WHAT THIS TASK INVOLVES =>
Count the lines that contain the string "Machines", matching case exactly, and reply with the number alone.

Stored data entries =>

● ● ● ● ●

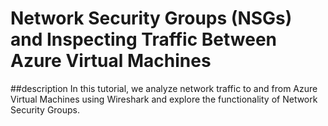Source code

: # Network Security Groups (NSGs) and Inspecting Traffic Between Azure Virtual Machines

##description
In this tutorial, we analyze network traffic to and from Azure Virtual Machines using Wireshark and explore the functionality of Network Security Groups.
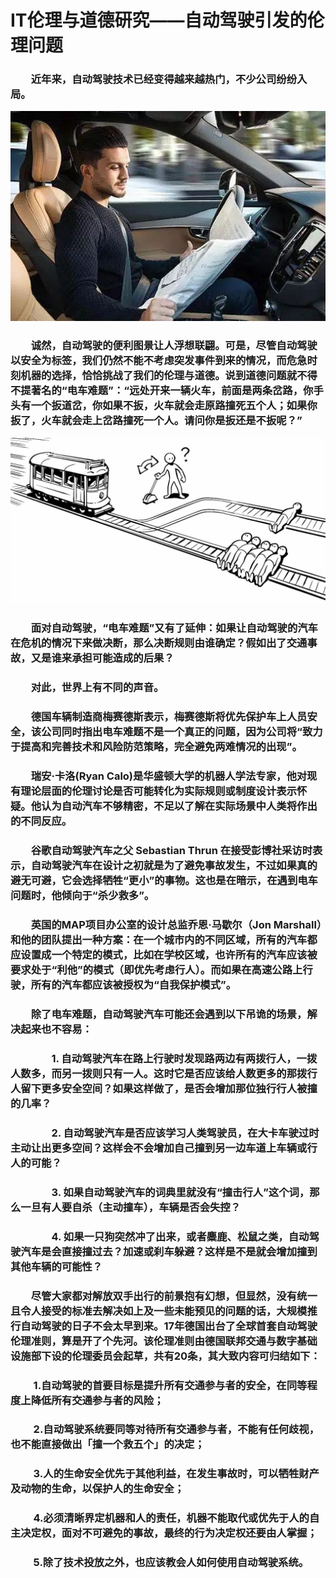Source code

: # IT伦理与道德研究——自动驾驶引发的伦理问题
### &emsp;&emsp;近年来，自动驾驶技术已经变得越来越热门，不少公司纷纷入局。
![](images/无人驾驶.jpeg)
### &emsp;&emsp;诚然，自动驾驶的便利图景让人浮想联翩。可是，尽管自动驾驶以安全为标签，我们仍然不能不考虑突发事件到来的情况，而危急时刻机器的选择，恰恰挑战了我们的伦理与道德。说到道德问题就不得不提著名的“电车难题”：“远处开来一辆火车，前面是两条岔路，你手头有一个扳道岔，你如果不扳，火车就会走原路撞死五个人；如果你扳了，火车就会走上岔路撞死一个人。请问你是扳还是不扳呢？”
![](images/电车难题.jpeg)
### &emsp;&emsp;面对自动驾驶，“电车难题”又有了延伸：如果让自动驾驶的汽车在危机的情况下来做决断，那么决断规则由谁确定？假如出了交通事故，又是谁来承担可能造成的后果？
### &emsp;&emsp;对此，世界上有不同的声音。
### &emsp;&emsp;德国车辆制造商梅赛德斯表示，梅赛德斯将优先保护车上人员安全，该公司同时指出电车难题不是一个真正的问题，因为公司将“致力于提高和完善技术和风险防范策略，完全避免两难情况的出现”。

### &emsp;&emsp;瑞安·卡洛(Ryan Calo)是华盛顿大学的机器人学法专家，他对现有理论层面的伦理讨论是否可能转化为实际规则或制度设计表示怀疑。他认为自动汽车不够精密，不足以了解在实际场景中人类将作出的不同反应。 

### &emsp;&emsp;谷歌自动驾驶汽车之父 Sebastian Thrun 在接受彭博社采访时表示，自动驾驶汽车在设计之初就是为了避免事故发生，不过如果真的避无可避，它会选择牺牲“更小”的事物。这也是在暗示，在遇到电车问题时，他倾向于“杀少救多”。


### &emsp;&emsp;英国的MAP项目办公室的设计总监乔恩·马歇尔（Jon Marshall）和他的团队提出一种方案：在一个城市内的不同区域，所有的汽车都应设置成一个特定的模式，比如在学校区域，也许所有的汽车应该被要求处于“利他”的模式（即优先考虑行人）。而如果在高速公路上行驶，所有的汽车都应该被授权为“自我保护模式”。

### &emsp;&emsp;除了电车难题，自动驾驶汽车可能还会遇到以下吊诡的场景，解决起来也不容易：

### &emsp;&emsp;&emsp;&emsp;1. 自动驾驶汽车在路上行驶时发现路两边有两拨行人，一拨人数多，而另一拨则只有一人。这时它是否应该给人数更多的那拨行人留下更多安全空间？如果这样做了，是否会增加那位独行行人被撞的几率？

### &emsp;&emsp;&emsp;&emsp;2. 自动驾驶汽车是否应该学习人类驾驶员，在大卡车驶过时主动让出更多空间？这样会不会增加自己撞到另一边车道上车辆或行人的可能？

### &emsp;&emsp;&emsp;&emsp;3. 如果自动驾驶汽车的词典里就没有“撞击行人”这个词，那么一旦有人要自杀（主动撞车），车辆是否会失控？

### &emsp;&emsp;&emsp;&emsp;4. 如果一只狗突然冲了出来，或者麋鹿、松鼠之类，自动驾驶汽车是会直接撞过去？加速或刹车躲避？这样是不是就会增加撞到其他车辆的可能性？
### &emsp;&emsp;尽管大家都对解放双手出行的前景抱有幻想，但显然，没有统一且令人接受的标准去解决如上及一些未能预见的问题的话，大规模推行自动驾驶的日子不会太早到来。17年德国出台了全球首套自动驾驶伦理准则，算是开了个先河。该伦理准则由德国联邦交通与数字基础设施部下设的伦理委员会起草，共有20条，其大致内容可归结如下：
### &emsp;&emsp; 1.自动驾驶的首要目标是提升所有交通参与者的安全，在同等程度上降低所有交通参与者的风险；

### &emsp;&emsp; 2.自动驾驶系统要同等对待所有交通参与者，不能有任何歧视，也不能直接做出「撞一个救五个」的决定；

### &emsp;&emsp; 3.人的生命安全优先于其他利益，在发生事故时，可以牺牲财产及动物的生命，以保护人的生命安全；

### &emsp;&emsp; 4.必须清晰界定机器和人的责任，机器不能取代或优先于人的自主决定权，面对不可避免的事故，最终的行为决定权还要由人掌握；

### &emsp;&emsp; 5.除了技术投放之外，也应该教会人如何使用自动驾驶系统。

● ● ● ● ●

ANSWER FOR THIS EXERCISE =>
2